Retype the rows below verbatim, starting at the first row and ending at the row that contains "name author: (Benth.) Pipoly", with both of those rows included.

===== Data in this exercise

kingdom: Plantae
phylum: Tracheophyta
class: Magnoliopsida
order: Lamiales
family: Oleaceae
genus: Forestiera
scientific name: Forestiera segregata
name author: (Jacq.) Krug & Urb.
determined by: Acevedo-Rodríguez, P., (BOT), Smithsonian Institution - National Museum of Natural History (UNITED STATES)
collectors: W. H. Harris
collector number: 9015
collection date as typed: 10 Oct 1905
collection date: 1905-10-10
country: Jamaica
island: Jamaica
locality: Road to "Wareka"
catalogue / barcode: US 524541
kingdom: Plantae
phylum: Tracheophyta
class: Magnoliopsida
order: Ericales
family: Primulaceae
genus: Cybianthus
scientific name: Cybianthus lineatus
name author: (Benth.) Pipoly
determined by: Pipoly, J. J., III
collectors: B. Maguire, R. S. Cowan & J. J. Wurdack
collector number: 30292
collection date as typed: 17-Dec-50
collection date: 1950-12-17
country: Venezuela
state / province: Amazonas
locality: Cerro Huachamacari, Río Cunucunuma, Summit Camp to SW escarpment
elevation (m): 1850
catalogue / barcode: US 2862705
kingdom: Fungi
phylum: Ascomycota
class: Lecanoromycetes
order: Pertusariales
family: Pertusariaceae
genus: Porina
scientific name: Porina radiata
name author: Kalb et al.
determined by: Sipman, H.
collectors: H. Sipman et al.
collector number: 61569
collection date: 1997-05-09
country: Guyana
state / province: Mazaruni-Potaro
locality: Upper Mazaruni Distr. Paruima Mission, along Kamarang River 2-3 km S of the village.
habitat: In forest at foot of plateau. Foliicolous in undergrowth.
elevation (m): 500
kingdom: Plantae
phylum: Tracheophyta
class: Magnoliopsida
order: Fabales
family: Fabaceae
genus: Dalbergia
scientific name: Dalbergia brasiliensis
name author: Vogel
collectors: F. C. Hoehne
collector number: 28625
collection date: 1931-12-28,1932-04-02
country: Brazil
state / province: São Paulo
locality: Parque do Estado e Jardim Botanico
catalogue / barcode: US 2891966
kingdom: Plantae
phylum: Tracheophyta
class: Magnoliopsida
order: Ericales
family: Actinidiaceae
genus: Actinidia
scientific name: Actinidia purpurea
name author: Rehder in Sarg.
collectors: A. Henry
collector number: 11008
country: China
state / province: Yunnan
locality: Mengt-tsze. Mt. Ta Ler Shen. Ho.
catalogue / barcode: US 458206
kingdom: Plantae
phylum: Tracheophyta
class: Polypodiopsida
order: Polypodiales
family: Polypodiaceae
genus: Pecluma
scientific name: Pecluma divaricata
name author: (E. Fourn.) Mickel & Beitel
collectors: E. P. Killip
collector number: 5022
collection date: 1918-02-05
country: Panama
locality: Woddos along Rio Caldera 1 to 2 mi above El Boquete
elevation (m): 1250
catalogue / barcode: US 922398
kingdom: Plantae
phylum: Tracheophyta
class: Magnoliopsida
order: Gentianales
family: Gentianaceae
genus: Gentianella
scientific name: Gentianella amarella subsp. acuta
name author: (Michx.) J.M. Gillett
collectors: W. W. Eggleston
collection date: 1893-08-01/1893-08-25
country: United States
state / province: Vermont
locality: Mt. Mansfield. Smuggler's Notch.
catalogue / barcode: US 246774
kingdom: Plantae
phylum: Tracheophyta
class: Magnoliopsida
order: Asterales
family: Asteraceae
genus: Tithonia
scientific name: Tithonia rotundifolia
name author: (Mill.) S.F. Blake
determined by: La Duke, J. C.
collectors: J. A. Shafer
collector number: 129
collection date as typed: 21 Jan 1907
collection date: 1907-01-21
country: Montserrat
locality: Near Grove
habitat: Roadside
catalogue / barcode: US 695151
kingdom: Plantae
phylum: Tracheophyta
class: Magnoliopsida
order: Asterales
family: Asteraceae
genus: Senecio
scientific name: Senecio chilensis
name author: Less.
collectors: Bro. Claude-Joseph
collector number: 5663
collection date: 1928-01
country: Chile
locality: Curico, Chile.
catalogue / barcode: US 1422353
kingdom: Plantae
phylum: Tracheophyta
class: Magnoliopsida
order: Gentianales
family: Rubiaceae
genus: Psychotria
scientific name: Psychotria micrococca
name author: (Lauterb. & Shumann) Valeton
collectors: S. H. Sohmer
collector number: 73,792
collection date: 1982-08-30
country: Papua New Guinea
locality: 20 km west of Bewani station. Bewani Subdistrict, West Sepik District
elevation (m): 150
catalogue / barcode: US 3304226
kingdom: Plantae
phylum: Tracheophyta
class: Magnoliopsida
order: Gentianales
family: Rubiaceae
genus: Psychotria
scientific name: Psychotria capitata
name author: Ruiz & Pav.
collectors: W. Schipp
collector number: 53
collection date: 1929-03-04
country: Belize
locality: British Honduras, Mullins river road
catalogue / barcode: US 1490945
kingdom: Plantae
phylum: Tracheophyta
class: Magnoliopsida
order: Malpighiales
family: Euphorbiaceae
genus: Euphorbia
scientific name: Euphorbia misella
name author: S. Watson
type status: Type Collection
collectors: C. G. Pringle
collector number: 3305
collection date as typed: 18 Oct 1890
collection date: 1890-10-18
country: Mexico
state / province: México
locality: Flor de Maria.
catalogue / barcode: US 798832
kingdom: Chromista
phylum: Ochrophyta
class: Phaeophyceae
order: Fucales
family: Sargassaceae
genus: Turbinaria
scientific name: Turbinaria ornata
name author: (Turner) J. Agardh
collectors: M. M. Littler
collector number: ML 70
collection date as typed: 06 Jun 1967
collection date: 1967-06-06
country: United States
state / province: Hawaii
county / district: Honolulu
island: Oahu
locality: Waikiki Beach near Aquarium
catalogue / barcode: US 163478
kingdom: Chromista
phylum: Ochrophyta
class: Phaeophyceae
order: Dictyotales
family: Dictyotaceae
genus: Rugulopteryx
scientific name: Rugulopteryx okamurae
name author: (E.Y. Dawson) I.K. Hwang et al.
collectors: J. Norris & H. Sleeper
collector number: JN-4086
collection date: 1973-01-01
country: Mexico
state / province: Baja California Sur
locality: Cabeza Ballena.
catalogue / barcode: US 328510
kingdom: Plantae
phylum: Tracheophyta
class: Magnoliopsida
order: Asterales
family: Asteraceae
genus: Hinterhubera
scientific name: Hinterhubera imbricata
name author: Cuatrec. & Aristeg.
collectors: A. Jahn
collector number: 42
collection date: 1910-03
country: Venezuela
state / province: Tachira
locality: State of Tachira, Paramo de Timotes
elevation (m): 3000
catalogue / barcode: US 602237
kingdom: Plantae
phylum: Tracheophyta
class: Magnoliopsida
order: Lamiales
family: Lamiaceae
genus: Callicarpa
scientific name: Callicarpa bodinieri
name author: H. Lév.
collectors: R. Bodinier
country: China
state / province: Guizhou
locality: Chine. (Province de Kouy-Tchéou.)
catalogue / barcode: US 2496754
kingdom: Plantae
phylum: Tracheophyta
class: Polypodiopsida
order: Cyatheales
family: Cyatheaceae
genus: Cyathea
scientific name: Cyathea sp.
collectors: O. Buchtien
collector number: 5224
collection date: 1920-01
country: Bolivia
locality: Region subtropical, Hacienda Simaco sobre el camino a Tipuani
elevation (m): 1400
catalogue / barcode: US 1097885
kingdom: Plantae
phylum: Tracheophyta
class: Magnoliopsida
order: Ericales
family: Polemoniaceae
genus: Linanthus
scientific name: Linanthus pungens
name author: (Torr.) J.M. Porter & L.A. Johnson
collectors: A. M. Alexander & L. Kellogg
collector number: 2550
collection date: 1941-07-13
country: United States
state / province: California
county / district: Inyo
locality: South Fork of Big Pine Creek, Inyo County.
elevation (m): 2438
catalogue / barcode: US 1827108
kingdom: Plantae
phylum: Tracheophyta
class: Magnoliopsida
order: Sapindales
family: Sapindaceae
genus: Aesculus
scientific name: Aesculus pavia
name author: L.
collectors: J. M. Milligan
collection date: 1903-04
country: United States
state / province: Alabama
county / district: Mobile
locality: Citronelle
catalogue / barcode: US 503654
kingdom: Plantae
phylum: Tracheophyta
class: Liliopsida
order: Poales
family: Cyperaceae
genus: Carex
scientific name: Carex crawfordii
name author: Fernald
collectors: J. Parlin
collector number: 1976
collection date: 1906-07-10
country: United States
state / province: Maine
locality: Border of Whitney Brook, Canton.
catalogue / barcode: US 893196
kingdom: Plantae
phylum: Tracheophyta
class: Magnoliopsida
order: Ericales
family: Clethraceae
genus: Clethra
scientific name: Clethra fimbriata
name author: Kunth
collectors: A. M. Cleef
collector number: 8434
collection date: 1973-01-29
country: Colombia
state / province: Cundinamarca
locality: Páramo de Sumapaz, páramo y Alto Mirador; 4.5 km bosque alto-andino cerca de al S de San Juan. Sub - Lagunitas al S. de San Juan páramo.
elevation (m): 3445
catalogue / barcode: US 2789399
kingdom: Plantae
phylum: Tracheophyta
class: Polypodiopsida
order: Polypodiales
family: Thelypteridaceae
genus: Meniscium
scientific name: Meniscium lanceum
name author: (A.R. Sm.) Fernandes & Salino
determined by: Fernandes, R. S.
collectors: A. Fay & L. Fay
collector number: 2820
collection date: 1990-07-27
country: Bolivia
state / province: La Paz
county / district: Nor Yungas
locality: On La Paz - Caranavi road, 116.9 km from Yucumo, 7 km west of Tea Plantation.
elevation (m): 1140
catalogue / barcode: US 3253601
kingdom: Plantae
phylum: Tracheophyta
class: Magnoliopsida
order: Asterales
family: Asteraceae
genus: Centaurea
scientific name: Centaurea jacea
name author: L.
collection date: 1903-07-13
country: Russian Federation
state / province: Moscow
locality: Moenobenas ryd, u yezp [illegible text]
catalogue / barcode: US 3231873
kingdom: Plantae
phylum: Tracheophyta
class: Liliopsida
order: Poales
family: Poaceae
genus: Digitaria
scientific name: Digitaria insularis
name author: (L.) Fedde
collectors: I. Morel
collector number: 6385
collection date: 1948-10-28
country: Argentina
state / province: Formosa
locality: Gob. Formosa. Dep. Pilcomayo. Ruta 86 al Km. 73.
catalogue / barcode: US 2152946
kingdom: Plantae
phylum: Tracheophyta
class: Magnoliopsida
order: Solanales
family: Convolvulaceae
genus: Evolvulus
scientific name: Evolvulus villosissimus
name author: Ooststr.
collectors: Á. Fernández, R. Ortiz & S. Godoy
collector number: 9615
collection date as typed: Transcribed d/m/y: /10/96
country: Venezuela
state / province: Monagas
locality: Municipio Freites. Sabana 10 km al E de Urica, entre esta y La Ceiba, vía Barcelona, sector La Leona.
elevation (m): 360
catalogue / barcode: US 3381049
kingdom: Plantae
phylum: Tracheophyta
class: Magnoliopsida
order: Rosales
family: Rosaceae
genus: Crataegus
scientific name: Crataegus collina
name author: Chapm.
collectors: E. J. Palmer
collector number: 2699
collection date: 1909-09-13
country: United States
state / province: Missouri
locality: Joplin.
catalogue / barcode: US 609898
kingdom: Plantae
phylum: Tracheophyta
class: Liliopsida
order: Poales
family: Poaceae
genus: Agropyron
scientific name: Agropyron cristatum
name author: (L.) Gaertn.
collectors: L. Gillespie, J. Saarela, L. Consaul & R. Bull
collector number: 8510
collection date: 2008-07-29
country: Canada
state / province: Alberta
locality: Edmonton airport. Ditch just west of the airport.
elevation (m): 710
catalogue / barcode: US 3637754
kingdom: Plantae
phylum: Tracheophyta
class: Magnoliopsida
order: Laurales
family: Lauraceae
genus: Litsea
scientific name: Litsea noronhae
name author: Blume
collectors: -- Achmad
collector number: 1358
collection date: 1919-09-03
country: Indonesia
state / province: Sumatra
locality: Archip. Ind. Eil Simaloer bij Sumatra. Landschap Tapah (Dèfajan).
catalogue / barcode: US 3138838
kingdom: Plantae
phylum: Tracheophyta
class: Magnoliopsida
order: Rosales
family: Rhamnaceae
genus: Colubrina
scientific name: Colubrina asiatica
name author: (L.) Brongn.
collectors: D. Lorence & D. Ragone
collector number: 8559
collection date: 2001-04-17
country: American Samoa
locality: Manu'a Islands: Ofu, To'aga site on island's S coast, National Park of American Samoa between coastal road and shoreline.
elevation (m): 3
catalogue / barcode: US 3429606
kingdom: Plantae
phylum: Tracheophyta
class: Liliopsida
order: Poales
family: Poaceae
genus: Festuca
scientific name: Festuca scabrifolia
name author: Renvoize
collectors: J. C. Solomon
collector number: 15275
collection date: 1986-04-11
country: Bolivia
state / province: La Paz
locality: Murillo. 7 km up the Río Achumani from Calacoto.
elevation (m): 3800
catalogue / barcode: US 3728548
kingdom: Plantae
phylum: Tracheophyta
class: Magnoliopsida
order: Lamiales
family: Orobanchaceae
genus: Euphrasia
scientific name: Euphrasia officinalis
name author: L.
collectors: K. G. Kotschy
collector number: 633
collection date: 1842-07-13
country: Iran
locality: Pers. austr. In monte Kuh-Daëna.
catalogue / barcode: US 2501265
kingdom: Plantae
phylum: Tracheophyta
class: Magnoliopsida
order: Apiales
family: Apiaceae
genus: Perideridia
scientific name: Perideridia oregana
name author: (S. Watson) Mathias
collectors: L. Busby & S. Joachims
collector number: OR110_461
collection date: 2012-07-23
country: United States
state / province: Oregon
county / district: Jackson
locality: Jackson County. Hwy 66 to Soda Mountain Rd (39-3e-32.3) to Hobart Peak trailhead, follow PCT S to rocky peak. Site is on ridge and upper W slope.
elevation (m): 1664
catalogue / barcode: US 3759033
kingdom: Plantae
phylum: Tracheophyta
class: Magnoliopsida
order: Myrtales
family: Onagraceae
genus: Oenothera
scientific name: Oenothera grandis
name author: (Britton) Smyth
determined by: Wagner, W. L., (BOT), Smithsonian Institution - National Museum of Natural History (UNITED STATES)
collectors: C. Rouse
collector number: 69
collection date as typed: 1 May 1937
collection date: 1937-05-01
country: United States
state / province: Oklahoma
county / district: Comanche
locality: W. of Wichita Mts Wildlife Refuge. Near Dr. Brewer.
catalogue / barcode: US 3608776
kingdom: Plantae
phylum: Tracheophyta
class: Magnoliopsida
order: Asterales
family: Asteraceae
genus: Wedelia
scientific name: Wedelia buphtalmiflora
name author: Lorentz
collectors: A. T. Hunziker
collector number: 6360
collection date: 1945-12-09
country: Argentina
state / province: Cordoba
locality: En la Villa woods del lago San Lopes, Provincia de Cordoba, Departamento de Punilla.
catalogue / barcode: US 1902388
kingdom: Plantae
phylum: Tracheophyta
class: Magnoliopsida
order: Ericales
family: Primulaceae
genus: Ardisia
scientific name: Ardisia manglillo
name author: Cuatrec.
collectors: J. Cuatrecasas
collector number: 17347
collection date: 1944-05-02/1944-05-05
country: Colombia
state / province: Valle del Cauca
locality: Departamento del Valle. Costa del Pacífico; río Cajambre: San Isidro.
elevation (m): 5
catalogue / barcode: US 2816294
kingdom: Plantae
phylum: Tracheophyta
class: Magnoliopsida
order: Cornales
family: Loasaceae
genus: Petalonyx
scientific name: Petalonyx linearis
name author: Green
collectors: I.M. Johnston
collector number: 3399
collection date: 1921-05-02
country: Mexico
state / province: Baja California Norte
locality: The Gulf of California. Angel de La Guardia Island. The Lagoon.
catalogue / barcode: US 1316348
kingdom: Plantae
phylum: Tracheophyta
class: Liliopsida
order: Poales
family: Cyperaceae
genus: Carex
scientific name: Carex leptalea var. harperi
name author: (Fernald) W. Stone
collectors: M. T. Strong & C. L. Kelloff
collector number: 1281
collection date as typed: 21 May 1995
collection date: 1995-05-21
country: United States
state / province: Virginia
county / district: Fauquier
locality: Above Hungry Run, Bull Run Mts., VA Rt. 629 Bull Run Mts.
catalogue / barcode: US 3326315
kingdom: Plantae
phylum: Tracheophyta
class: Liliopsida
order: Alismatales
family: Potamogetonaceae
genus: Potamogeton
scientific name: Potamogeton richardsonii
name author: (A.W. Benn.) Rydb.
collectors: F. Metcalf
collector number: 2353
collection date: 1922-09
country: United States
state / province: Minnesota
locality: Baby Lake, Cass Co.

==========

● **Result below**
kingdom: Plantae
phylum: Tracheophyta
class: Magnoliopsida
order: Lamiales
family: Oleaceae
genus: Forestiera
scientific name: Forestiera segregata
name author: (Jacq.) Krug & Urb.
determined by: Acevedo-Rodríguez, P., (BOT), Smithsonian Institution - National Museum of Natural History (UNITED STATES)
collectors: W. H. Harris
collector number: 9015
collection date as typed: 10 Oct 1905
collection date: 1905-10-10
country: Jamaica
island: Jamaica
locality: Road to "Wareka"
catalogue / barcode: US 524541
kingdom: Plantae
phylum: Tracheophyta
class: Magnoliopsida
order: Ericales
family: Primulaceae
genus: Cybianthus
scientific name: Cybianthus lineatus
name author: (Benth.) Pipoly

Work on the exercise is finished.